··· STORED DATA ···

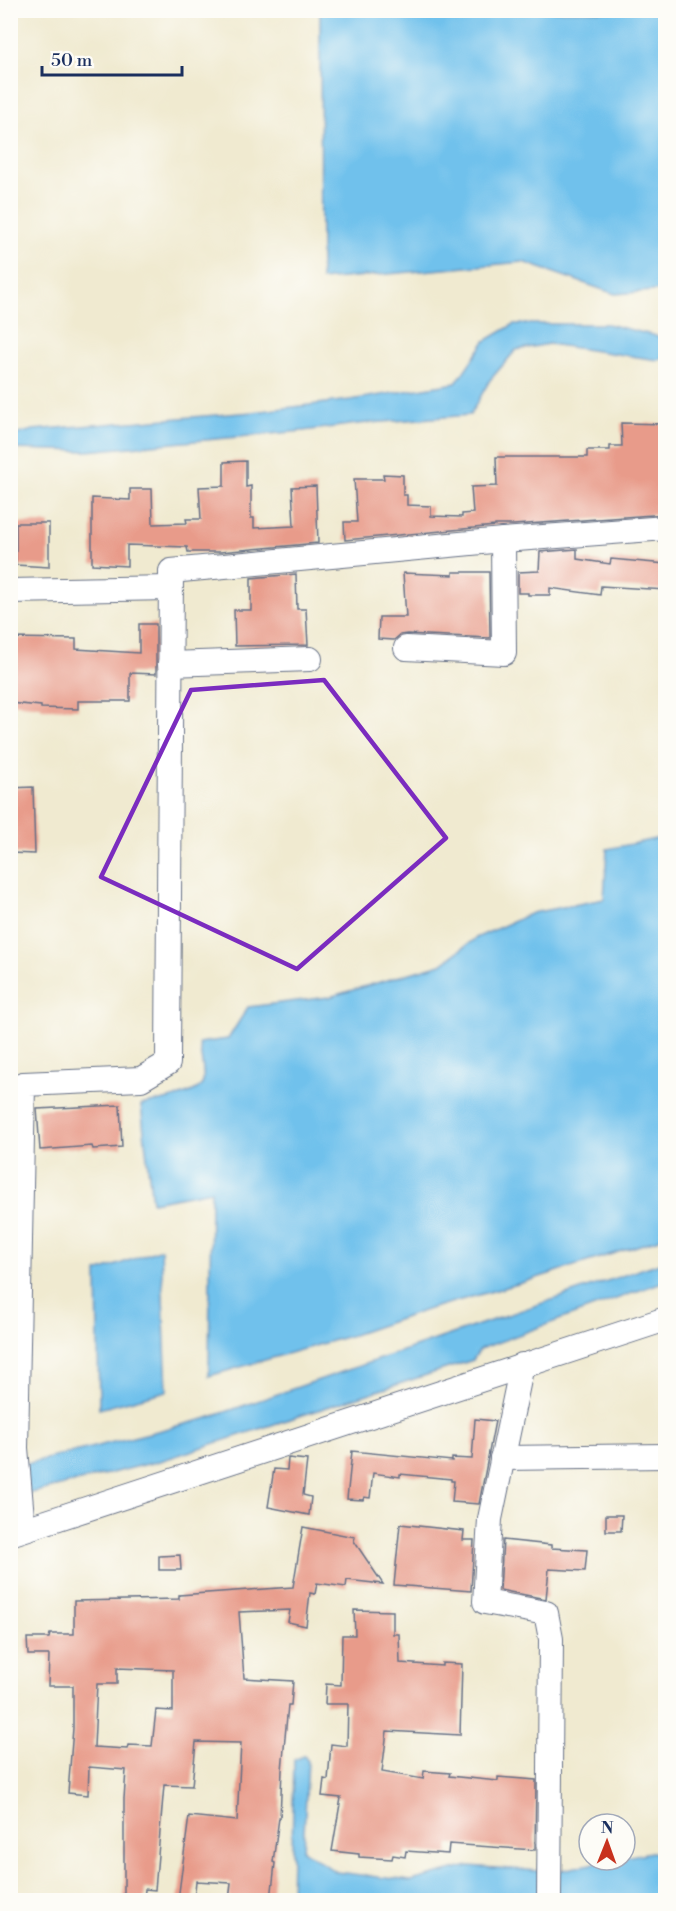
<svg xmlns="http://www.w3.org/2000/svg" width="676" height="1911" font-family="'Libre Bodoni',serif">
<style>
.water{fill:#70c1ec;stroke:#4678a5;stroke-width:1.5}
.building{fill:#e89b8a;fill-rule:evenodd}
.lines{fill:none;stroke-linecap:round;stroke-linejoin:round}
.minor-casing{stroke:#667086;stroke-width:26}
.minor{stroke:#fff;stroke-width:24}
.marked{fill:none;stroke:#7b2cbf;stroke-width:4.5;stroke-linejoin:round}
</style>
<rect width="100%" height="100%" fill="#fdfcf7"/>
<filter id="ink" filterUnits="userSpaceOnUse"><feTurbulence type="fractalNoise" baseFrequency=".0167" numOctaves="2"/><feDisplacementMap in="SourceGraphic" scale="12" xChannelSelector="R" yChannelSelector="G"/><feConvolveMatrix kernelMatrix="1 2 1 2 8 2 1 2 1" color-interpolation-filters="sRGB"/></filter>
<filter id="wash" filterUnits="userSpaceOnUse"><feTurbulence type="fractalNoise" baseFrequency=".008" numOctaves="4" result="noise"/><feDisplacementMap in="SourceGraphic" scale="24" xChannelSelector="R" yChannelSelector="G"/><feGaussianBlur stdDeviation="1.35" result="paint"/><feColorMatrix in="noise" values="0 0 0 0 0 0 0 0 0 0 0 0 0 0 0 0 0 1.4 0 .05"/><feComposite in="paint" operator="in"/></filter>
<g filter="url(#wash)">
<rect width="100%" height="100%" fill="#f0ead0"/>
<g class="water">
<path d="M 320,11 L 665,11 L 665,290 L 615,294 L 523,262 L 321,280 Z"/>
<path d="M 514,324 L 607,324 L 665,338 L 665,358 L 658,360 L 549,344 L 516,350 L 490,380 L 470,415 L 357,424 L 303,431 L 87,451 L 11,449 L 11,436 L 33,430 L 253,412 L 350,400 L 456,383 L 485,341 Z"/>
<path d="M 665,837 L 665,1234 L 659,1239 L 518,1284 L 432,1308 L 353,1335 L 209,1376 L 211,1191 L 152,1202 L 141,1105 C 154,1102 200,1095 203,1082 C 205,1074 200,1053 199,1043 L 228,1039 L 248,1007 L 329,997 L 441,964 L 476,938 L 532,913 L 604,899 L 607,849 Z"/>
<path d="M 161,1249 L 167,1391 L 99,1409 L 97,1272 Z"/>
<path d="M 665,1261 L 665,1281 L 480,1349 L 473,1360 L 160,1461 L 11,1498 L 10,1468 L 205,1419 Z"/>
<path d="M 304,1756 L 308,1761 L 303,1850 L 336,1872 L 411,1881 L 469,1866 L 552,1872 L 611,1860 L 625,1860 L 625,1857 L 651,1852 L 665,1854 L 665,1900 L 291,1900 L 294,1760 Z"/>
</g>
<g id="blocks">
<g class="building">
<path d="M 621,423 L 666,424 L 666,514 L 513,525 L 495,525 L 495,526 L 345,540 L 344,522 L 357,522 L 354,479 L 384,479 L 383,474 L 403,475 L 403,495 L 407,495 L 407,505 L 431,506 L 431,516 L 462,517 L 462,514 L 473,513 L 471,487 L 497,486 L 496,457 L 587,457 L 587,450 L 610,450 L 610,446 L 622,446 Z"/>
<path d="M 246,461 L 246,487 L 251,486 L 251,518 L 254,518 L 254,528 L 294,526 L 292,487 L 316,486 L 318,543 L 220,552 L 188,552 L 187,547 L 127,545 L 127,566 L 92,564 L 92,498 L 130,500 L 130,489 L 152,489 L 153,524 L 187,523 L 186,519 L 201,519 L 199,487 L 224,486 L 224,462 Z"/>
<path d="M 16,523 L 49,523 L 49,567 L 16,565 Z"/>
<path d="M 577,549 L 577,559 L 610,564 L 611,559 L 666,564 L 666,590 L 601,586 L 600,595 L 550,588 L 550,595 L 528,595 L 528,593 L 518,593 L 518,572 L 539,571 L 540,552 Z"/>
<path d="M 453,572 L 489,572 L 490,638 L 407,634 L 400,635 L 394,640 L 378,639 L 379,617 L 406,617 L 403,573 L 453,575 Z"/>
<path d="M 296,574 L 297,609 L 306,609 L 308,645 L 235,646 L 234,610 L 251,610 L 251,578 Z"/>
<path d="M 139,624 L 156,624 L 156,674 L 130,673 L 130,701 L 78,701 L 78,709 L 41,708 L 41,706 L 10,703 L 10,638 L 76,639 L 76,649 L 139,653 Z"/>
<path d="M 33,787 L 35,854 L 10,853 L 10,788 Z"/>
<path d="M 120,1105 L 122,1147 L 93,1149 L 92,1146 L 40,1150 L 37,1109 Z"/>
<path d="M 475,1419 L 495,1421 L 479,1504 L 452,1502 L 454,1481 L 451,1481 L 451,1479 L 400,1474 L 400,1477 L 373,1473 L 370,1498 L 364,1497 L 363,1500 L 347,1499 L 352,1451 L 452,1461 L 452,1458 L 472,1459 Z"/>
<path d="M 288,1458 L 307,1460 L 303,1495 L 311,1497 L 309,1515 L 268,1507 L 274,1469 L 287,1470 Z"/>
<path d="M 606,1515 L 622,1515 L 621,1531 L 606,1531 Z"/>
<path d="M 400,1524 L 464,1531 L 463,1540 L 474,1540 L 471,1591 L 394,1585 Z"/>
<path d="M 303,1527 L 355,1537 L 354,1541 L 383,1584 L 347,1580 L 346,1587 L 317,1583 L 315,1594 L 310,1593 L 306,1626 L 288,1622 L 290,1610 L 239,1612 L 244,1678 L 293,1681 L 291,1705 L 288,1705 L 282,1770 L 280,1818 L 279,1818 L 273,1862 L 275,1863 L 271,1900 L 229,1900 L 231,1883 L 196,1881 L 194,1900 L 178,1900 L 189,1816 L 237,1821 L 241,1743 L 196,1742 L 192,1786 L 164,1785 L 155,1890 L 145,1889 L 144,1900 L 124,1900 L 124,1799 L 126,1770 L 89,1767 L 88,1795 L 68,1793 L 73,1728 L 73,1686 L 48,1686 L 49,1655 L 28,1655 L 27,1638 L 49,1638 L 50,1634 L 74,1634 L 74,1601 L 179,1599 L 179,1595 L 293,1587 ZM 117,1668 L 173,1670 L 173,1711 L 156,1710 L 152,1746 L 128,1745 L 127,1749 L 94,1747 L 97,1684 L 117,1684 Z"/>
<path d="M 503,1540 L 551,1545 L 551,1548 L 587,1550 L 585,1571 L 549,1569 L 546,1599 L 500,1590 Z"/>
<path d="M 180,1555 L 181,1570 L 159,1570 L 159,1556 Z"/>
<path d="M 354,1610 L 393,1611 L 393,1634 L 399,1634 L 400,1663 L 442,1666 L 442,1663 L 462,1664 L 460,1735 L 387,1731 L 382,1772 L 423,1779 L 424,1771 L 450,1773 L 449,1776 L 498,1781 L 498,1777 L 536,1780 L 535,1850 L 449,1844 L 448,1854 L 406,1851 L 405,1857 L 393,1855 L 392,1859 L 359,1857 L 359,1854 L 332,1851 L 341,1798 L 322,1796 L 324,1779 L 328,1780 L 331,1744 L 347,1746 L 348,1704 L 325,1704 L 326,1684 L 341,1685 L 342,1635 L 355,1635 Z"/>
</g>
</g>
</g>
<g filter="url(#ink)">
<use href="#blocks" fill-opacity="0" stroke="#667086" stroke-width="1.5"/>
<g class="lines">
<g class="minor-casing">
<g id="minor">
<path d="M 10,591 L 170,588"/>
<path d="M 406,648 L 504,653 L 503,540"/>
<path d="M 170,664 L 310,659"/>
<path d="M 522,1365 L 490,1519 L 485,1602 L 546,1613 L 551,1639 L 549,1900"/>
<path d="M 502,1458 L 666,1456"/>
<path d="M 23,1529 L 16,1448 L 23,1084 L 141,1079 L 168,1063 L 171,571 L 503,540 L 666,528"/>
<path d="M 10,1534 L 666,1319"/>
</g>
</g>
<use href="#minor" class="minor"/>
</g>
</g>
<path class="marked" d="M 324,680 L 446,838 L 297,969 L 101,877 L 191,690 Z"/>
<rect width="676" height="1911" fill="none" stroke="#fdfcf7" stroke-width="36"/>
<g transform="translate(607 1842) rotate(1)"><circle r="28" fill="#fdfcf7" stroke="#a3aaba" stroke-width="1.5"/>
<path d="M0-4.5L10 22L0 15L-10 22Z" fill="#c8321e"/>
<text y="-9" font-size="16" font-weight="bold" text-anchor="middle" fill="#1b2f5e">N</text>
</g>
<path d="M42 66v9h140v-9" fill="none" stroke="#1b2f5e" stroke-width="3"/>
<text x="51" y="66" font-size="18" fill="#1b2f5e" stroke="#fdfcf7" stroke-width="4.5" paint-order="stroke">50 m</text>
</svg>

···
··· STORED DATA ···

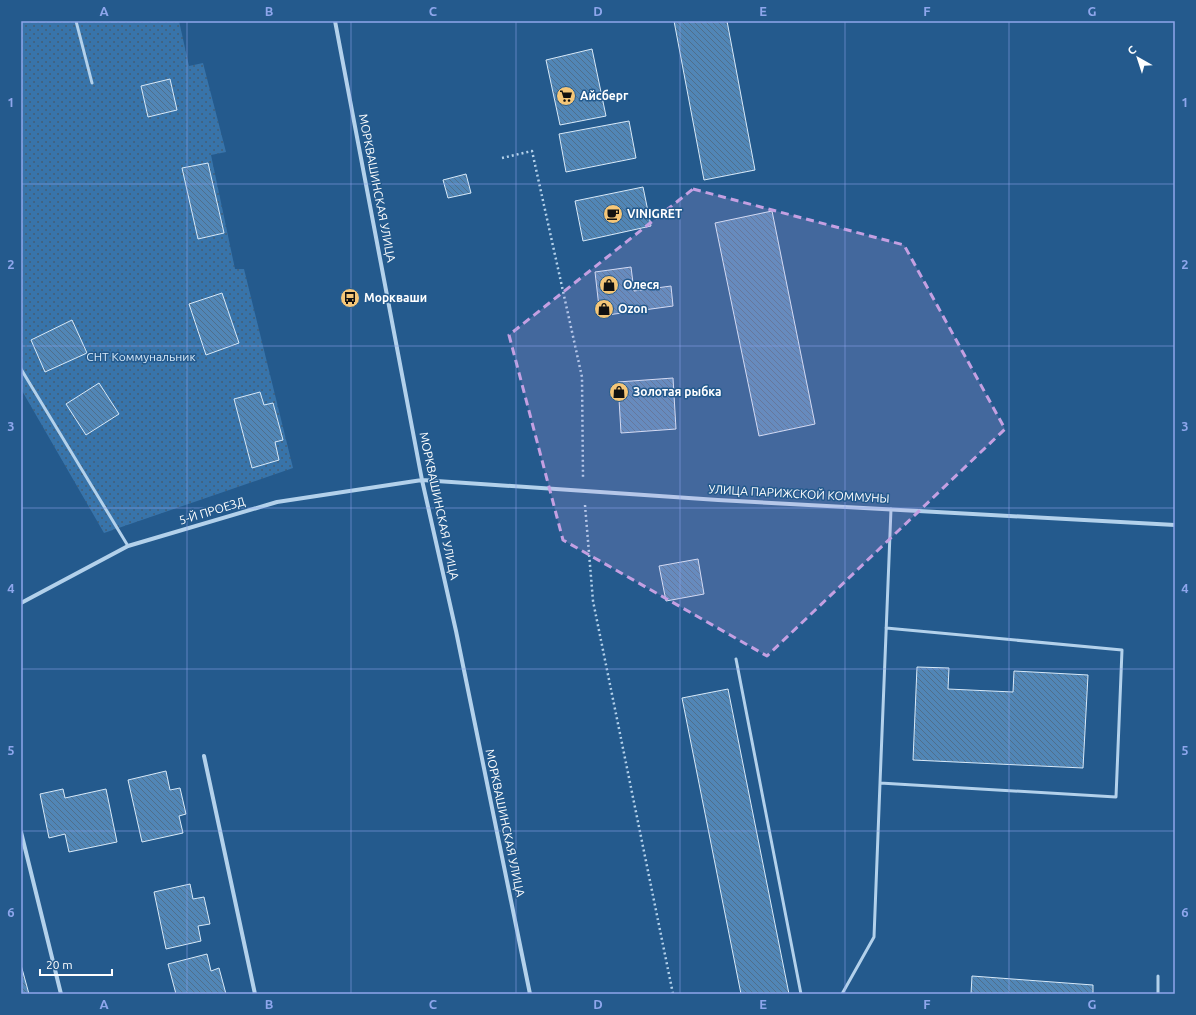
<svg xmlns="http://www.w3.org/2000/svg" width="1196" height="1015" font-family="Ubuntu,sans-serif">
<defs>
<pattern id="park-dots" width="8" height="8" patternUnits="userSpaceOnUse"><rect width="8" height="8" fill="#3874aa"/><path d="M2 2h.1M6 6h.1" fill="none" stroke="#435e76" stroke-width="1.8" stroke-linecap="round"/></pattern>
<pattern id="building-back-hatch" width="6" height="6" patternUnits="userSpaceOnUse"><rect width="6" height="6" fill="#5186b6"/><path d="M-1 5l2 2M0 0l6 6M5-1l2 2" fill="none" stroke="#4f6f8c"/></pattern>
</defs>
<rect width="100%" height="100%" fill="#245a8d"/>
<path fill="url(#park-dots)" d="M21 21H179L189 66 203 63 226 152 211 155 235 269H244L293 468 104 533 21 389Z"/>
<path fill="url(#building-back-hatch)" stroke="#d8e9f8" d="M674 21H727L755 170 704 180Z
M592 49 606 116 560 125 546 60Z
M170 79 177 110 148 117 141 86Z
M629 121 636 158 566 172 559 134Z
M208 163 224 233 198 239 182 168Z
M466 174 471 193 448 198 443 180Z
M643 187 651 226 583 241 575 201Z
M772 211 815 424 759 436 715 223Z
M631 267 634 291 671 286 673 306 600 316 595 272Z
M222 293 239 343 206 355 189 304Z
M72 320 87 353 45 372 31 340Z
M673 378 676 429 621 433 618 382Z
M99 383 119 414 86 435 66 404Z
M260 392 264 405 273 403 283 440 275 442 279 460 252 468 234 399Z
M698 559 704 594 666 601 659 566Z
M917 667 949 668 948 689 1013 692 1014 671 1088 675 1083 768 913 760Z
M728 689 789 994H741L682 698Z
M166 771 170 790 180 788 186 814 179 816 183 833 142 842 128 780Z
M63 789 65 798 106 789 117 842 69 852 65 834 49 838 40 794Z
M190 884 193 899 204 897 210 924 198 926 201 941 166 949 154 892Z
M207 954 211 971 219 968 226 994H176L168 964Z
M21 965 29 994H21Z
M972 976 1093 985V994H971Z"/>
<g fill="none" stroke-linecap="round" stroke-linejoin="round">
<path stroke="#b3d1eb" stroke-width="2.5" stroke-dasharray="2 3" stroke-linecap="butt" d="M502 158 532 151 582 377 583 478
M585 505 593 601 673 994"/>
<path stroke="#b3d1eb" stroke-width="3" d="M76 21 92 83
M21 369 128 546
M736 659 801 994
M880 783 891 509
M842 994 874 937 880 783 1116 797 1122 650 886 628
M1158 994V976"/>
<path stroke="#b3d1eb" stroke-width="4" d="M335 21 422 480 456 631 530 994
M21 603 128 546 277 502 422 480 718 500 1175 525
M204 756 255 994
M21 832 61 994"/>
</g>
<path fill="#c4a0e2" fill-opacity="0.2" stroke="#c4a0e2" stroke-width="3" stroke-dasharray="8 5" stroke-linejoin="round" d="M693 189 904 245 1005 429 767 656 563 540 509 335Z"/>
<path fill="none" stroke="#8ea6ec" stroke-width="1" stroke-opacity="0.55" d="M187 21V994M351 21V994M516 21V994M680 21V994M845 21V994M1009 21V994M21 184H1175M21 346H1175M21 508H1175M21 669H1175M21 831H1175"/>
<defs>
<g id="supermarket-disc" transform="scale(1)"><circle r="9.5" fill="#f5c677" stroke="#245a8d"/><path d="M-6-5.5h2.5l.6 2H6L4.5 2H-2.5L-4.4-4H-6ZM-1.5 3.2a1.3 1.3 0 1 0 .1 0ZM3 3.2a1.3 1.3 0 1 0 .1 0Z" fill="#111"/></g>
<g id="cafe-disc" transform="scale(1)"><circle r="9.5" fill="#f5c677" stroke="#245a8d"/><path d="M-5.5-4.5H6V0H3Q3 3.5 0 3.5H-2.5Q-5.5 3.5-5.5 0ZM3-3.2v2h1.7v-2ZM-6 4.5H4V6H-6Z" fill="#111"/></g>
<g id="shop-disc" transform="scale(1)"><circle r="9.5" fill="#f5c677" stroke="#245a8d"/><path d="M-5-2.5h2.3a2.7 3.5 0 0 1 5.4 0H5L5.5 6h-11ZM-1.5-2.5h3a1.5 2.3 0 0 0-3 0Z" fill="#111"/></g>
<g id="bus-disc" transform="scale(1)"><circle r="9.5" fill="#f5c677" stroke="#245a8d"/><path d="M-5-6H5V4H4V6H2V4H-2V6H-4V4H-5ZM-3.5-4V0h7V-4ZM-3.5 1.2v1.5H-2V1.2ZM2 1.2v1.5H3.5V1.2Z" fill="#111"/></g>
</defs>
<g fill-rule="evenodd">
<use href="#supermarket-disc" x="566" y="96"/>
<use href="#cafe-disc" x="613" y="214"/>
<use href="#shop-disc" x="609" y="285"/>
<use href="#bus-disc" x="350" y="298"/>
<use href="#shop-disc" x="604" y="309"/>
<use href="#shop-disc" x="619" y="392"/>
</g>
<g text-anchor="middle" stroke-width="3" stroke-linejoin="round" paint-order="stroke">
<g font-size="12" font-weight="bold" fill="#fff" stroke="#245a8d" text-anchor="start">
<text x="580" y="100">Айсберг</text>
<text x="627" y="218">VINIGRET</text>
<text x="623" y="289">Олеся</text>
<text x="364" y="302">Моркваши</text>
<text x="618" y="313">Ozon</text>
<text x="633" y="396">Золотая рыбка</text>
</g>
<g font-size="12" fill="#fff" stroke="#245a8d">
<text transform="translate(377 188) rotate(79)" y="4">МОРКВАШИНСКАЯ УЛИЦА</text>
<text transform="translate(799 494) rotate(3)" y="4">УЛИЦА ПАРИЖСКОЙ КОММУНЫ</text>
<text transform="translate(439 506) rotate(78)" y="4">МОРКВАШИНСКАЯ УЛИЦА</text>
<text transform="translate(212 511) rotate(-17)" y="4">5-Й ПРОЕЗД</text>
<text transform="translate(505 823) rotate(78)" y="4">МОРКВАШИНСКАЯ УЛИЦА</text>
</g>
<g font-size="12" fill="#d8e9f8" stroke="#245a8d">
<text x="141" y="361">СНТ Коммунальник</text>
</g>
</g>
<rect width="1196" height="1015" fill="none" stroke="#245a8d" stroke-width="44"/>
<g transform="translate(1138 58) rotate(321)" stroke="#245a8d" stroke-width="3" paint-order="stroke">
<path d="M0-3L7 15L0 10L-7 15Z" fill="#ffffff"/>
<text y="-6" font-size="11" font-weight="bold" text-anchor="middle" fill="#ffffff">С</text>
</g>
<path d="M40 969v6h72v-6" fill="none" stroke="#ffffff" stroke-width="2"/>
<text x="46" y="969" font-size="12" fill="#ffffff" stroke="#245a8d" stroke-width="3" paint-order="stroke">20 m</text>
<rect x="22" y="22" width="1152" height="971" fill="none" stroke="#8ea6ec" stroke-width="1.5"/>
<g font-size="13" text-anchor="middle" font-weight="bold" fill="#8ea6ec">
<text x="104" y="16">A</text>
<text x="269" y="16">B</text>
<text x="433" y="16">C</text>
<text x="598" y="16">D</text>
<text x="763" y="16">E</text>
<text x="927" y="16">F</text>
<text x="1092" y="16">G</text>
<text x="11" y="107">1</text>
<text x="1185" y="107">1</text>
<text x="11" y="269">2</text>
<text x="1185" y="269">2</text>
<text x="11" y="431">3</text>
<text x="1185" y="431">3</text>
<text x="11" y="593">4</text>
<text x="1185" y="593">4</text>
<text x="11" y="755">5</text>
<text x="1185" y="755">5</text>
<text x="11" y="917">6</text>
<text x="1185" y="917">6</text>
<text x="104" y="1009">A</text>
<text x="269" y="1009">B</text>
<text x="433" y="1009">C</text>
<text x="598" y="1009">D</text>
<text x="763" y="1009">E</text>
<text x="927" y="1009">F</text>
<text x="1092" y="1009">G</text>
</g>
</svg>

···

PROBLEM REQUIREMENTS. What lines in the data above carry "xChannelSelector"? Return them all.

SOLVED PROBLEM.
<filter id="ink" filterUnits="userSpaceOnUse"><feTurbulence type="fractalNoise" baseFrequency=".0167" numOctaves="2"/><feDisplacementMap in="SourceGraphic" scale="12" xChannelSelector="R" yChannelSelector="G"/><feConvolveMatrix kernelMatrix="1 2 1 2 8 2 1 2 1" color-interpolation-filters="sRGB"/></filter>
<filter id="wash" filterUnits="userSpaceOnUse"><feTurbulence type="fractalNoise" baseFrequency=".008" numOctaves="4" result="noise"/><feDisplacementMap in="SourceGraphic" scale="24" xChannelSelector="R" yChannelSelector="G"/><feGaussianBlur stdDeviation="1.35" result="paint"/><feColorMatrix in="noise" values="0 0 0 0 0 0 0 0 0 0 0 0 0 0 0 0 0 1.4 0 .05"/><feComposite in="paint" operator="in"/></filter>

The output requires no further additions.